__TASK DIRECTIONS__.
Rewrite the rows from the start through the line containing "True or false: Leve", inclusive, replacing "chart" with "graph" and leaving everything else unchanged.

===============

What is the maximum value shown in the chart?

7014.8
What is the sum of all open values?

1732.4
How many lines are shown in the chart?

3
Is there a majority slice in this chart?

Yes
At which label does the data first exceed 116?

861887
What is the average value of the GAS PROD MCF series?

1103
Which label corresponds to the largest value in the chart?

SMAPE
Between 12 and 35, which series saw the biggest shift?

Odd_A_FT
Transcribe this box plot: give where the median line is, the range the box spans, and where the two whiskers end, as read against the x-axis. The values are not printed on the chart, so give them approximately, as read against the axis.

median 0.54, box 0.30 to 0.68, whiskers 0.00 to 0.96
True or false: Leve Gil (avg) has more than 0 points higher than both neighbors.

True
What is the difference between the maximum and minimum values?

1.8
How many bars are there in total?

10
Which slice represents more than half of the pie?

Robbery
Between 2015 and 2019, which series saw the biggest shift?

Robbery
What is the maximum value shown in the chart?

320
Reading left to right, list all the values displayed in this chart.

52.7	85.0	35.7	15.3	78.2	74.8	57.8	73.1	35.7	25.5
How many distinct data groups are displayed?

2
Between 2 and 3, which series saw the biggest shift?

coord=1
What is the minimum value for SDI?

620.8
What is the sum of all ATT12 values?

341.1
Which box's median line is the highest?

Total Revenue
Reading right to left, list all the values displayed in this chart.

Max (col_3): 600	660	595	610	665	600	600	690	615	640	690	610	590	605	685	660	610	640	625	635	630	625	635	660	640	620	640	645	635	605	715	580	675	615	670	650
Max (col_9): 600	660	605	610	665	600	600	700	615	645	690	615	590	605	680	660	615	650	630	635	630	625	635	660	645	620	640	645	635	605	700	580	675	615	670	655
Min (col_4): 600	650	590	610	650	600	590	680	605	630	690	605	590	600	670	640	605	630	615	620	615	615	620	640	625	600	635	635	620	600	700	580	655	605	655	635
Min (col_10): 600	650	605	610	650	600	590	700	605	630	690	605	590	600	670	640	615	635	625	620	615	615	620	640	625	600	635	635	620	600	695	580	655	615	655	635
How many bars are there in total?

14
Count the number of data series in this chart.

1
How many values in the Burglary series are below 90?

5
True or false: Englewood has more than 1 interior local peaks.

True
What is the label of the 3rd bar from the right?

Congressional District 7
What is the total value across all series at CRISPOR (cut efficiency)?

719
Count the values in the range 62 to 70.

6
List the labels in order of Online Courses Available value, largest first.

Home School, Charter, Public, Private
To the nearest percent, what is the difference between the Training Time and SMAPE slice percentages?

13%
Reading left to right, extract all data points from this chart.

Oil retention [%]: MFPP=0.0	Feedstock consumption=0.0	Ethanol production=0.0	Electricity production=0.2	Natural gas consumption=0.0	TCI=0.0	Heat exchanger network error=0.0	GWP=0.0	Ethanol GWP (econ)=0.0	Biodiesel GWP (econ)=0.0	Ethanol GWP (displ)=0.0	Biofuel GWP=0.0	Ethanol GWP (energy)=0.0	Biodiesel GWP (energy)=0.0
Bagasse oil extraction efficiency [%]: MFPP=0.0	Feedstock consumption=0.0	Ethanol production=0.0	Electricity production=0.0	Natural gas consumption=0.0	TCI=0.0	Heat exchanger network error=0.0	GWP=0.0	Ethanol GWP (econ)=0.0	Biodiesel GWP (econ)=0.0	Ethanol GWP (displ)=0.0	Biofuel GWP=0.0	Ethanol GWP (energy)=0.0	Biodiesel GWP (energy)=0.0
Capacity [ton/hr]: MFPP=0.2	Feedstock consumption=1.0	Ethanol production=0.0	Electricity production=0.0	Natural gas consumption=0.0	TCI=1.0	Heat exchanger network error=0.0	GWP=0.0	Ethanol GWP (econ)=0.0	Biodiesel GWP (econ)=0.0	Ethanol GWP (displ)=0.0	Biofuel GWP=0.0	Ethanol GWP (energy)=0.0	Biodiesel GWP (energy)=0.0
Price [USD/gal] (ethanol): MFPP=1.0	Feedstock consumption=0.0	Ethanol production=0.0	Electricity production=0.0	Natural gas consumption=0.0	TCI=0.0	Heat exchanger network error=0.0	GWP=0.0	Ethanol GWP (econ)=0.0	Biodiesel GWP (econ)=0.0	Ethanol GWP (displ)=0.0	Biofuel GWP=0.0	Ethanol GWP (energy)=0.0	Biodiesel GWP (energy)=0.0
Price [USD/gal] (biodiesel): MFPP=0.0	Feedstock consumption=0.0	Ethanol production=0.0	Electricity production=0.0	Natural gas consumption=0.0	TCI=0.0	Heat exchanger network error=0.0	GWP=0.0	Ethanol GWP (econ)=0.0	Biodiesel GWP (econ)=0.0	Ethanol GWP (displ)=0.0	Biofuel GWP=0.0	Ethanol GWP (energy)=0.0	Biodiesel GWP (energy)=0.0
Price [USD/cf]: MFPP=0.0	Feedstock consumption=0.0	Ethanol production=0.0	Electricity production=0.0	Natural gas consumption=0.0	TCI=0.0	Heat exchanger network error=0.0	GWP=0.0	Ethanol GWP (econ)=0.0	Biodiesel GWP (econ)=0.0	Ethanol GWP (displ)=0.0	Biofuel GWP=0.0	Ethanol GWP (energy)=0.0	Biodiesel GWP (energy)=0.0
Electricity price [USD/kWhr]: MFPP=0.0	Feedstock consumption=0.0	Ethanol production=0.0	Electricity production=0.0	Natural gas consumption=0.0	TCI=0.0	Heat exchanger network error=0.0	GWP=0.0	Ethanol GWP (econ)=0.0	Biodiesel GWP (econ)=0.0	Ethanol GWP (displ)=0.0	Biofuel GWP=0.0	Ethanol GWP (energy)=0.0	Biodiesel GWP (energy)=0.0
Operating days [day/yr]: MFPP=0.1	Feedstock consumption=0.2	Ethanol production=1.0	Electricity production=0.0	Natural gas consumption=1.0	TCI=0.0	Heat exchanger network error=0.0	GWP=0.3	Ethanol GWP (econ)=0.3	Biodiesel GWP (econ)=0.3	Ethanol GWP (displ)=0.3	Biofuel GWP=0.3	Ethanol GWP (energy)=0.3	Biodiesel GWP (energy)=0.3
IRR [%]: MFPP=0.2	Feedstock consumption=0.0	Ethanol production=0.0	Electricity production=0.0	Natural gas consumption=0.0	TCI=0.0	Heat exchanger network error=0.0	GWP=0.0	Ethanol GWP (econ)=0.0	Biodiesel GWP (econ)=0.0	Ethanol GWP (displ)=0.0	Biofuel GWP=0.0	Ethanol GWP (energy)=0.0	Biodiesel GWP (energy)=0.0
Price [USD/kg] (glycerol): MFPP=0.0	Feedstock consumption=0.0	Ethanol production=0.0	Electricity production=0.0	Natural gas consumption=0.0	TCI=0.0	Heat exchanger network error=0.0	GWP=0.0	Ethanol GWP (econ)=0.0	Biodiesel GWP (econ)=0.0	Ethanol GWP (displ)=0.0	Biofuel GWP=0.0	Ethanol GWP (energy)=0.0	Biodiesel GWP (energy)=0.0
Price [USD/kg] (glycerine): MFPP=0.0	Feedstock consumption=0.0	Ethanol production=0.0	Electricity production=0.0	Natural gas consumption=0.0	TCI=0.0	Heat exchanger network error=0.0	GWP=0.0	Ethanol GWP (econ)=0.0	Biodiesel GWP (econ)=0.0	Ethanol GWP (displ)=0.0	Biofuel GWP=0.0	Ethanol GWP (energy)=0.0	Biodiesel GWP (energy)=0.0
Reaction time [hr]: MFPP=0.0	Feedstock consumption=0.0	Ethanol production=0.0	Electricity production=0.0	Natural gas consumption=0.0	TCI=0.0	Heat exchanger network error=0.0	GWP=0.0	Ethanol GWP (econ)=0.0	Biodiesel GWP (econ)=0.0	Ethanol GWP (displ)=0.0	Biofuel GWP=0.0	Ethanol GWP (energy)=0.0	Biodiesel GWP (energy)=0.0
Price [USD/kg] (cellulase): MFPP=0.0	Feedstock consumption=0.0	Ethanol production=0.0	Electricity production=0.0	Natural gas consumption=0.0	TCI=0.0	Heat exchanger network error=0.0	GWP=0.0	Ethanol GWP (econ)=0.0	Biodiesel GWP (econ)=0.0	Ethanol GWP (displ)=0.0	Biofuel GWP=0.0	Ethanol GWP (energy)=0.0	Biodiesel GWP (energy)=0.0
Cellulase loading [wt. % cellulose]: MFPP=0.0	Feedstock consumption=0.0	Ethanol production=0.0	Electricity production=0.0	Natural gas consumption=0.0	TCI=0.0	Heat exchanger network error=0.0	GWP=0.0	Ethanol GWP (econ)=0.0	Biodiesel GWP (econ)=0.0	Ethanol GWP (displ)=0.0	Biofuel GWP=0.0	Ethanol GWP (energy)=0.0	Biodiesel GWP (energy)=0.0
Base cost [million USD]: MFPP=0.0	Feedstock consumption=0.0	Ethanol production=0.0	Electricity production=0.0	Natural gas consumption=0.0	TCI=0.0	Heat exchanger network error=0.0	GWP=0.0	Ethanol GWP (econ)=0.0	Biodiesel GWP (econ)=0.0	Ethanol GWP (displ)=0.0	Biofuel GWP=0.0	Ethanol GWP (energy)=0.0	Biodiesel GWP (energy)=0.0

===============

__RESULT__.
What is the maximum value shown in the graph?

7014.8
What is the sum of all open values?

1732.4
How many lines are shown in the graph?

3
Is there a majority slice in this graph?

Yes
At which label does the data first exceed 116?

861887
What is the average value of the GAS PROD MCF series?

1103
Which label corresponds to the largest value in the graph?

SMAPE
Between 12 and 35, which series saw the biggest shift?

Odd_A_FT
Transcribe this box plot: give where the median line is, the range the box spans, and where the two whiskers end, as read against the x-axis. The values are not printed on the graph, so give them approximately, as read against the axis.

median 0.54, box 0.30 to 0.68, whiskers 0.00 to 0.96
True or false: Leve Gil (avg) has more than 0 points higher than both neighbors.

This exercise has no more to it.